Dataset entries
=-=-=-=-=

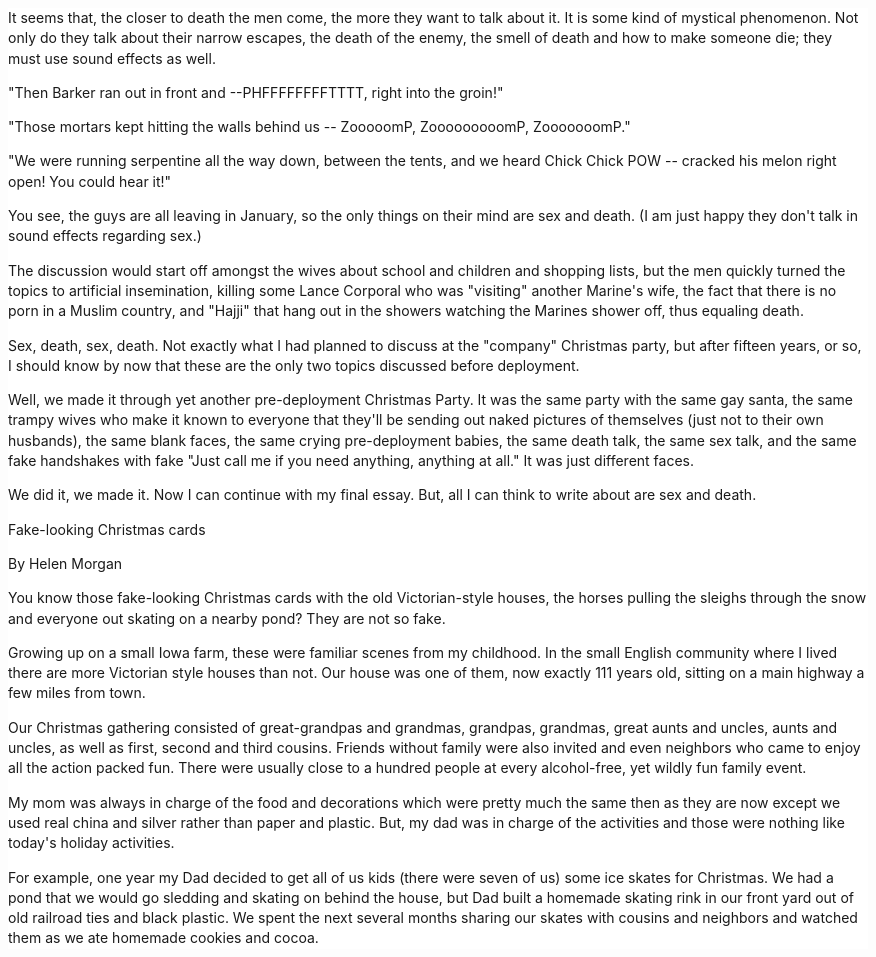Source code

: It seems that, the closer to death the men come, the more they want to talk about it. It is some kind of mystical phenomenon. Not only do they talk about their narrow escapes, the death of the enemy, the smell of death and how to make someone die; they must use sound effects as well.

"Then Barker ran out in front and --PHFFFFFFFFTTTT, right into the groin!"

"Those mortars kept hitting the walls behind us -- ZooooomP, ZooooooooomP, ZooooooomP."

"We were running serpentine all the way down, between the tents, and we heard Chick Chick POW -- cracked his melon right open! You could hear it!"

You see, the guys are all leaving in January, so the only things on their mind are sex and death. (I am just happy they don't talk in sound effects regarding sex.)

The discussion would start off amongst the wives about school and children and shopping lists, but the men quickly turned the topics to artificial insemination, killing some Lance Corporal who was "visiting" another Marine's wife, the fact that there is no porn in a Muslim country, and "Hajji" that hang out in the showers watching the Marines shower off, thus equaling death.

Sex, death, sex, death. Not exactly what I had planned to discuss at the "company" Christmas party, but after fifteen years, or so, I should know by now that these are the only two topics discussed before deployment.

Well, we made it through yet another pre-deployment Christmas Party. It was the same party with the same gay santa, the same trampy wives who make it known to everyone that they'll be sending out naked pictures of themselves (just not to their own husbands), the same blank faces, the same crying pre-deployment babies, the same death talk, the same sex talk, and the same fake handshakes with fake "Just call me if you need anything, anything at all." It was just different faces.

We did it, we made it. Now I can continue with my final essay. But, all I can think to write about are sex and death.

Fake-looking Christmas cards

By Helen Morgan

You know those fake-looking Christmas cards with the old Victorian-style houses, the horses pulling the sleighs through the snow and everyone out skating on a nearby pond? They are not so fake.

Growing up on a small Iowa farm, these were familiar scenes from my childhood. In the small English community where I lived there are more Victorian style houses than not. Our house was one of them, now exactly 111 years old, sitting on a main highway a few miles from town.

Our Christmas gathering consisted of great-grandpas and grandmas, grandpas, grandmas, great aunts and uncles, aunts and uncles, as well as first, second and third cousins. Friends without family were also invited and even neighbors who came to enjoy all the action packed fun. There were usually close to a hundred people at every alcohol-free, yet wildly fun family event.

My mom was always in charge of the food and decorations which were pretty much the same then as they are now except we used real china and silver rather than paper and plastic. But, my dad was in charge of the activities and those were nothing like today's holiday activities.

For example, one year my Dad decided to get all of us kids (there were seven of us) some ice skates for Christmas. We had a pond that we would go sledding and skating on behind the house, but Dad built a homemade skating rink in our front yard out of old railroad ties and black plastic. We spent the next several months sharing our skates with cousins and neighbors and watched them as we ate homemade cookies and cocoa.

=-=-=-=-=

**WORK REQUIRED:**
Your answer should consist of each line above in which "cards" appears.

**EXERCISE RESPONSE:**
Fake-looking Christmas cards
You know those fake-looking Christmas cards with the old Victorian-style houses, the horses pulling the sleighs through the snow and everyone out skating on a nearby pond? They are not so fake.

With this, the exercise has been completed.